Consigna 1: Transcribe del texto sobre la fotografía premiada todo lo que va desde "Por alguna razón, que" hasta "su conciencia utilitaria.".
Consigna 2: Prolonga el texto sobre las fotografías premiadas que muestran el dolor a partir de donde termina.

Extracto seleccionado:
Por Gustavo Abad
El hombre y su hija están en el centro de un semicírculo de gente golpeada por la tragedia. Ambos tienen cubiertos de lodo el rostro y las ropas. Una voluntaria de la Cruz Roja los mira impotente sin poder hacer nada, mientras una veintena de rostros dirigen su mirada sufrida hacia el padre, quien besa los ojos de su hija muerta…
La foto la tomó un tal Patrick Farrell y ganó con ella el Premio Pulitzer 2009 por su serie sobre las víctimas del huracán Ike y la tormenta Hannan, que asolaron Haití el año pasado y dejaron decenas de niños muertos porque las catástrofes tienen esa fatalidad de apuntarle a la vida de los niños.
Por alguna razón, que debe estar en el fondo de la insensibilidad humana, los trabajos ganadores de los grandes premios de fotografía, como el Pulitzer o el World Press Photo, corresponden a imágenes de dolor: madres desesperadas, cuerpos mutilados, niños… sobre todo niños muertos. Los fotógrafos que aspiran a esa consagración, emputecida por la exhibición del dolor ajeno, van por el mundo buscando los cuerpos sin vida de los niños. Los buscan con el ojo digital de su cámara, pero con el ojo enceguecido de su conciencia utilitaria.
A veces hay cosas que uno quisiera decir, pero alguien ya lo dijo de mejor manera. Entonces hay que hacerse a un lado y dejarlo decir.

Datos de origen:
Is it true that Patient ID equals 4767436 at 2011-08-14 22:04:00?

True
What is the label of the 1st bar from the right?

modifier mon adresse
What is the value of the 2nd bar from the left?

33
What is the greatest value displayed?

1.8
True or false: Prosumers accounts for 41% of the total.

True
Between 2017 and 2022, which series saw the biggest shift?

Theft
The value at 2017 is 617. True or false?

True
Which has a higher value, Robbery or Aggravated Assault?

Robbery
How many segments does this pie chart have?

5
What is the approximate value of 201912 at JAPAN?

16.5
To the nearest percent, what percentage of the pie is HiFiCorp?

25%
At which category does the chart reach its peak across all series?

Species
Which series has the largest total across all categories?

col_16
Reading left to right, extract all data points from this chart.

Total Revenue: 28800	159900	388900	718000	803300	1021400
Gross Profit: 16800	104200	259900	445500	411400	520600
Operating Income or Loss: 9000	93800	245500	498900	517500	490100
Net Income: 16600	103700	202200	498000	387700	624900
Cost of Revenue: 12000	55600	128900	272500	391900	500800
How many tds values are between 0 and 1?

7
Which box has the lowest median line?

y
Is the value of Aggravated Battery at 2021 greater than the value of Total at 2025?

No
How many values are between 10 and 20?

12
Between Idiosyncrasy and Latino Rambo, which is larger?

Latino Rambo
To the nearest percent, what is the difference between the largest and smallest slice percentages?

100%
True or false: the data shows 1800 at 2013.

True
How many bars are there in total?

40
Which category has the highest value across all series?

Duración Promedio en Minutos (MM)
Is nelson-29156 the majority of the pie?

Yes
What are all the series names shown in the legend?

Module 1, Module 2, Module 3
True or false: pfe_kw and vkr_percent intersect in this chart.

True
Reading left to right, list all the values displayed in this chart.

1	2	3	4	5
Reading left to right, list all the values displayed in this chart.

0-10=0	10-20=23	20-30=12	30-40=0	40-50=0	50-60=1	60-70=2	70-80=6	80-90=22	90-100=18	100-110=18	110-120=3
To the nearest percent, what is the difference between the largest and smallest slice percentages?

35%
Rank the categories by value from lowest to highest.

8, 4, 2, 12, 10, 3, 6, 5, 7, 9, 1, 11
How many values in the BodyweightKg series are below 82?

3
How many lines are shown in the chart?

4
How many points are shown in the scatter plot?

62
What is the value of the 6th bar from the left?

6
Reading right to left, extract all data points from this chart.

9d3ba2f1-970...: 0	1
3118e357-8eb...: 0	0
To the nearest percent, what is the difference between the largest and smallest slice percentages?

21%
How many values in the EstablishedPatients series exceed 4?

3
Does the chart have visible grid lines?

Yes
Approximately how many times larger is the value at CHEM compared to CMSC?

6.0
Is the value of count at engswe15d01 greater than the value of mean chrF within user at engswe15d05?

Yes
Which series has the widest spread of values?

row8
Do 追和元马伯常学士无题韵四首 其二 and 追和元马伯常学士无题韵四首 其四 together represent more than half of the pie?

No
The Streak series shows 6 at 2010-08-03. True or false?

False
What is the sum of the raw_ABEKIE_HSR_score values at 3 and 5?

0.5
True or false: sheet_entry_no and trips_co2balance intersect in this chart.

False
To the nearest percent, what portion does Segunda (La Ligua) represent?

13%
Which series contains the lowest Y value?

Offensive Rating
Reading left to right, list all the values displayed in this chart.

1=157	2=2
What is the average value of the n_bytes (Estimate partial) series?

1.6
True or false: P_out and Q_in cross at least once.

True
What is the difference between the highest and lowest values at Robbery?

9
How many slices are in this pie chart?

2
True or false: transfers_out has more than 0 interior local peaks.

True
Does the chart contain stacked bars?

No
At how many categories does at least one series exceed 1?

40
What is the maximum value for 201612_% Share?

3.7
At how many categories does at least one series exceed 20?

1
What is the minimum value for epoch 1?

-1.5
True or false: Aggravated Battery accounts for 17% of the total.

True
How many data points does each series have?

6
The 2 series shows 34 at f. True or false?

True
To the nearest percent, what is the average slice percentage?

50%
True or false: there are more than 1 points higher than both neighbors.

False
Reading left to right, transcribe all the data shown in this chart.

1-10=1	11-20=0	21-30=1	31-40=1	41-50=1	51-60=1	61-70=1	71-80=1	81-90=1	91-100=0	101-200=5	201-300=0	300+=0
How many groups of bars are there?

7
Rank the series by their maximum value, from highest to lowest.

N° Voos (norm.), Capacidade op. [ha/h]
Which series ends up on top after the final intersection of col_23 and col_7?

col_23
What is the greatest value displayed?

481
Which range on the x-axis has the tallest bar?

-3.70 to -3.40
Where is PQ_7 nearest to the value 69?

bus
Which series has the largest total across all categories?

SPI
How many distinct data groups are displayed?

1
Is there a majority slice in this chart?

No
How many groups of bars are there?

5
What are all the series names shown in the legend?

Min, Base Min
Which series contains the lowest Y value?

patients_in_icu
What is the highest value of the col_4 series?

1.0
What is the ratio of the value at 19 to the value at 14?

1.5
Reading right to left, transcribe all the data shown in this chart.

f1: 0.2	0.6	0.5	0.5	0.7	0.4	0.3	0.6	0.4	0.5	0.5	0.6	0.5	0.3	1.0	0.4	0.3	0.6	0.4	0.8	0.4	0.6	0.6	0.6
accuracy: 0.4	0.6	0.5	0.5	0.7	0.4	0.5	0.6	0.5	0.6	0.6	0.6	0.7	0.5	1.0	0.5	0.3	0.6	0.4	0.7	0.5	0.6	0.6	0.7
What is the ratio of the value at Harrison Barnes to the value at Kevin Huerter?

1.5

Tu respuesta 1:
Por alguna razón, que debe estar en el fondo de la insensibilidad humana, los trabajos ganadores de los grandes premios de fotografía, como el Pulitzer o el World Press Photo, corresponden a imágenes de dolor: madres desesperadas, cuerpos mutilados, niños… sobre todo niños muertos. Los fotógrafos que aspiran a esa consagración, emputecida por la exhibición del dolor ajeno, van por el mundo buscando los cuerpos sin vida de los niños. Los buscan con el ojo digital de su cámara, pero con el ojo enceguecido de su conciencia utilitaria.

Tu respuesta 2:
“Me pone de muy mala leche el engolamiento metafísico de los corresponsales de guerra, especialmente cuando se han convertido en novelistas sentimentales y, desde su ancianidad, recuerdan los tiempos heroicos con las frases del tipo yo vi cosas que un hombre jamás debiera haber visto. ¡Usted no vio nada! Si cumplió con su trabajo, usted no vio nada. Porque cualquiera de esos tipos que van fotografiando niños y buitres, amor y metralla, basura y crepúsculos, de un lado a otro del mundo, no debe ver nada…”
Gracias, Arcadi Espada, por expresar mejor que yo lo que intentaba decir.
Claro, tienen que estar ciegos para hacer su trabajo, porque si vieran más allá de lo que su fijación les permite, se les nublaría la vista y, nublada la vista, perdida la herramienta de trabajo.
Y no me vengan con que hay que mostrar el horror para no volverlo a cometer. Pretexto para fisgonear en el dolor de los demás. Peor con esa charlatanería pretendidamente intelectual de la estética de la violencia. Un niño muerto es un niño muerto. El dolor es infinito, pero sobre todo es íntimo, inviolable. ¿Se habrán preguntado los Patrick Farrell esos si el padre estaba dispuesto a que su dolor fuera exhibido junto con prisiones inmundas y trenes descarrillados, que también entran en el gusto de los famosos concursos?
Hace varios años, la periodista Alma Guillermoprieto, al hablar sobre lo que pasa cuando se usa el dolor ajeno sin observar obligaciones humanas, decía: “He visto fotógrafos muy machos que buscaban guerra y muertos durante años y hoy están en grupos de terapia. Es como si fueran veteranos de guerra sin los derechos emocionales que les concede la sociedad a los veteranos de guerra…”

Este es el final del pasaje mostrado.